Entre logiques éducative et sécuritaire, le personnel du centre de détention de La Clairière est divisé. Les violences le déstabilisent. Le directeur est malade, son adjointe en partance. 

Une cour du centre de détention de La Clairière.

Une cour du centre de détention de La Clairière.

TDG – S. Iuncker-Gomez

La prison pour mineurs de La Clairière est en crise. Son directeur Yannick Hanne est en arrêt-maladie depuis le début de la semaine passée. Sa directrice adjointe Laura Calabrese est sur le départ: elle a démissionné. Le chef des gardiens, lui, reste dans le navire, mais a aussi été en arrêt récemment. Ces événements surviennent dans un contexte troublé. Le samedi 26 février, une violente émeute avait nécessité l’engagement de la brigade d’intervention et sérieusement ébranlé le personnel, composé d’agents de détention et d’éducateurs, qui s’était senti en danger. La semaine du 7 mars, le Service d’audit interne de l’Etat s’est rendu sur place.

Ces secousses s’inscrivent dans un contexte plus large. Cet été, près de la moitié des employés de La Clairière, en conflit avec la direction, avait fait appel au Groupe de confiance de l’Etat. Cette structure indépendante réalise des médiations en cas de conflits relationnels au travail, de harcèlements ou d’atteintes à la personnalité. A l’époque, l’Office cantonal de la détention (OCD) avait confirmé qu’il existait «des différences de vues au sein du personnel quant à l’approche éducative des mineurs détenus».

Démissions et turn-over

Selon nos informations, ces divergences sont plus que jamais d’actualité. Plusieurs éducateurs ont démissionné ces derniers mois, induisant un roulement conséquent du personnel. Afin de boucher les trous, des gardiens ont été amenés à effectuer des tâches sortant de leur domaine de compétences. Parmi les agents de détention, la grogne monte. Certains, mais pas tous, souhaiteraient que les jeunes soient mieux tenus, que le cadre disciplinaire soit plus strict et surtout plus clair.

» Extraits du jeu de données
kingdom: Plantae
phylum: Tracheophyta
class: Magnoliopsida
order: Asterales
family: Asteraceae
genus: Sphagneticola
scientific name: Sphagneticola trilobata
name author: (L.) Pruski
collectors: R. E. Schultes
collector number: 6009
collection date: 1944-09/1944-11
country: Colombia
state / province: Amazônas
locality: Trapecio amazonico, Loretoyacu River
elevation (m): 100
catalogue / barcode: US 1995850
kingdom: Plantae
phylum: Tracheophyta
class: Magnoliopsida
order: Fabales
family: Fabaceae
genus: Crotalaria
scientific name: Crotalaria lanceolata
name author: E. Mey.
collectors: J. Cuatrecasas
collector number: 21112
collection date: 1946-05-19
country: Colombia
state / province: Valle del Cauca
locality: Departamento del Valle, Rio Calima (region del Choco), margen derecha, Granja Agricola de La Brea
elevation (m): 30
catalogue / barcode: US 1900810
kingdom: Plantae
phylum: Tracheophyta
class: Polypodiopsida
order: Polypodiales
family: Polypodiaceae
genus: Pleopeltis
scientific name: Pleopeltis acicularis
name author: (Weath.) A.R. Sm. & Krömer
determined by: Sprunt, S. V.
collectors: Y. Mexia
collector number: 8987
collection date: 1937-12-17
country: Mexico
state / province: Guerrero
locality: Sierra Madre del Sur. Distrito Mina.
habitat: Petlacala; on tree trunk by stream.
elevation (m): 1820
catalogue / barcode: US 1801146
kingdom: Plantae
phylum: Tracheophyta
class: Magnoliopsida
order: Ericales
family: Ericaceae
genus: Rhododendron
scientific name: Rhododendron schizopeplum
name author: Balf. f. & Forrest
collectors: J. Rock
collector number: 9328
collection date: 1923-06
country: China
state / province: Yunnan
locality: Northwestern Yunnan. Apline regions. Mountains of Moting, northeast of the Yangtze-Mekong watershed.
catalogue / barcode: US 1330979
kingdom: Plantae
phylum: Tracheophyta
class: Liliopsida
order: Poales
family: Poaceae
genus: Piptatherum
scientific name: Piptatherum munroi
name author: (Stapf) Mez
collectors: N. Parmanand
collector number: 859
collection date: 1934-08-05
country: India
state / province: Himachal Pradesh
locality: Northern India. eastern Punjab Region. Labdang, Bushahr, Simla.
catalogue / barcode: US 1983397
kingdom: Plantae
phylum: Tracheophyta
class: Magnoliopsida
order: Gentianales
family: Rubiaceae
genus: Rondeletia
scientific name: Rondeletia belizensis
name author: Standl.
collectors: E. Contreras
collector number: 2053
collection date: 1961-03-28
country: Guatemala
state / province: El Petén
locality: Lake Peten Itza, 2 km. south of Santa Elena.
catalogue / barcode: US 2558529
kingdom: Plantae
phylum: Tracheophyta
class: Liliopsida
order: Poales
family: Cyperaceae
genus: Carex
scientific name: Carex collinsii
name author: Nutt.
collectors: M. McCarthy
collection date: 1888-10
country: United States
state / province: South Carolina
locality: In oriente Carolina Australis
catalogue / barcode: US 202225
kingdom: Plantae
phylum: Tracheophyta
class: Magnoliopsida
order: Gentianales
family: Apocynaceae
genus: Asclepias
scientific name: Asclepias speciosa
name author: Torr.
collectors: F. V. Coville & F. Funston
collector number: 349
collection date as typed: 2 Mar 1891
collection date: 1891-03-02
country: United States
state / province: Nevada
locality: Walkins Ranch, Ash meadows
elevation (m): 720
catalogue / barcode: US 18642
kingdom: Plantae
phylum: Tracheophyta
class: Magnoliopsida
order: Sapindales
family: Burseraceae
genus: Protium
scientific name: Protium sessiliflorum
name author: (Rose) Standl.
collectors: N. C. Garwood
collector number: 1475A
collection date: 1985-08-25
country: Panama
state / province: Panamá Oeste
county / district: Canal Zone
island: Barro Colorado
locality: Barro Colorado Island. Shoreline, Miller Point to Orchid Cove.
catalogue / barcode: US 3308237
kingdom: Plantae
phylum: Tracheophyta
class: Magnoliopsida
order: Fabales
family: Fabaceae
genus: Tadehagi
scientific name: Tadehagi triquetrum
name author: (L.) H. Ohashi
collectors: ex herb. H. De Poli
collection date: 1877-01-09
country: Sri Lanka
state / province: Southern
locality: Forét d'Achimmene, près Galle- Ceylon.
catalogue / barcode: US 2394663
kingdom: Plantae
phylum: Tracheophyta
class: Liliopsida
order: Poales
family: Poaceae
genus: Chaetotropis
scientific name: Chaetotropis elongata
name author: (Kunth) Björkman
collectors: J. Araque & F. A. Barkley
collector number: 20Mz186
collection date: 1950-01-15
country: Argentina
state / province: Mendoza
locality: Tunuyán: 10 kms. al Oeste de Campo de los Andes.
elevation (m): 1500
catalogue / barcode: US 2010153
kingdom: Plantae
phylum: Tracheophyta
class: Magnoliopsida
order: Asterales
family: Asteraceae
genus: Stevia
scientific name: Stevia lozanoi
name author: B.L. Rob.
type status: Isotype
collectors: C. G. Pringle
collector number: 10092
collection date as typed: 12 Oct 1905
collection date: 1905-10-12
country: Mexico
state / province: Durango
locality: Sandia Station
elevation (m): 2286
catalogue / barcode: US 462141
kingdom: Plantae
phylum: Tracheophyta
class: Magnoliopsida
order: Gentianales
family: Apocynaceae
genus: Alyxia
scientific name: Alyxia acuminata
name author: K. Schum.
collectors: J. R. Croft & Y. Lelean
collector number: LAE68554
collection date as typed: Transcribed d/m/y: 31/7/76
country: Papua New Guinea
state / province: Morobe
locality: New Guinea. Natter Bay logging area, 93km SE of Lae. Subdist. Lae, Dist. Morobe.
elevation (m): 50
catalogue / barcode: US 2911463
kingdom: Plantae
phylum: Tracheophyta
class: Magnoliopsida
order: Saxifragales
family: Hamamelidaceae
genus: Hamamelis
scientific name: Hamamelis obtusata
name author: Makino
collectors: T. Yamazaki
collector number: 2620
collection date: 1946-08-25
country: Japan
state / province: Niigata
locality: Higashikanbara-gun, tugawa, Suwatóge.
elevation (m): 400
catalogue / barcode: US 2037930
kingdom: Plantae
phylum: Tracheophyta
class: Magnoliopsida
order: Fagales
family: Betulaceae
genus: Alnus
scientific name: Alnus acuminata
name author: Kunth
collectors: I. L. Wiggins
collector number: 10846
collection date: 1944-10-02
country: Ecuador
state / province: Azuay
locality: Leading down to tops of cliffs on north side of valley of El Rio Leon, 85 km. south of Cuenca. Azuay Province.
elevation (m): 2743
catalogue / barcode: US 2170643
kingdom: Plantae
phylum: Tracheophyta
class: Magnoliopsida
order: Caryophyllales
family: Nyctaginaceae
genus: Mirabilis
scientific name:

» CONSIGNES DE TRAVAIL
#1 Condensez sous forme de liste à puces le paragraphe de l’extrait fourni sur la prison de La Clairière qui débute par « Ces secousses s’inscrivent », sans perdre ses faits principaux.
#2 Rédigez la suite de l’extrait fourni sur la prison de La Clairière, en partant de sa dernière phrase.

» RÉPONSES AUX CONSIGNES
#1
- Les difficultés actuelles de La Clairière s’inscrivent dans un contexte plus large.
- Cet été, près de la moitié des employés, en conflit avec la direction, a sollicité le Groupe de confiance de l’Etat.
- Cette structure indépendante mène des médiations en cas de conflits relationnels au travail, de harcèlement ou d’atteintes à la personnalité.
- L’Office cantonal de la détention (OCD) avait alors reconnu des divergences au sein du personnel sur l’approche éducative des mineurs détenus.

#2
Violences et faux mineurs

La présence de mineurs non accompagnés (MNA, dont certains sont sans doute majeurs), qui n’est en soit pas nouvelle, contribuerait à compliquer la situation. Ces jeunes adultes, dont la plupart n’ont rien à perdre vu leur absence de perspectives, se montreraient bien plus violents que la population «classique» à laquelle était habitué le personnel. Celui-ci se trouve désemparé et démuni face aux débordements. Un exemple illustre son dépit. Pour infliger des sanctions excédant deux jours, la direction doit solliciter l’aval de l’OCD. Il semblerait que par gain de paix, de telles peines sont rarement infligées. Et les employés, qui ont par ailleurs le sentiment que les punitions sont distribuées à la tête du client, s’offusquent de constater que des épisodes qu’ils considèrent graves, tels que des coups ou des menaces de mort, ne sont pas remontés à la hiérarchie.

Un parallèle avec Mancy

Dans ce contexte hautement émotionnel, où les collaborateurs sont très divisés, l’UPCP (le syndicat de la gendarmerie et des agents de détention) marche à pas de loup mais est inquiète. «Nous avions déjà dit cet été à l’OCD qu’il devait se préoccuper du fonctionnement de La Clairière», rappelle son président Marc Baudat. Constatant que l’institution, vu qu’elle s’occupe de mineurs, doit faire cohabiter trois logiques, l’éducative, la sociale et la sécuritaire, il tire un parallèle avec la prison-hôpital de Curabilis, où le sécuritaire a parfois peiné à faire bon ménage avec le médical. Du point de vue organisationnel, il évoque également avec un certain fatalisme le foyer de Mancy, où un personnel démuni a peiné à s’occuper de jeunes autistes. «En réalité, on ne peut pas vraiment être formé à toutes les situations. Il n’existe pas de formation transformant en surhomme.»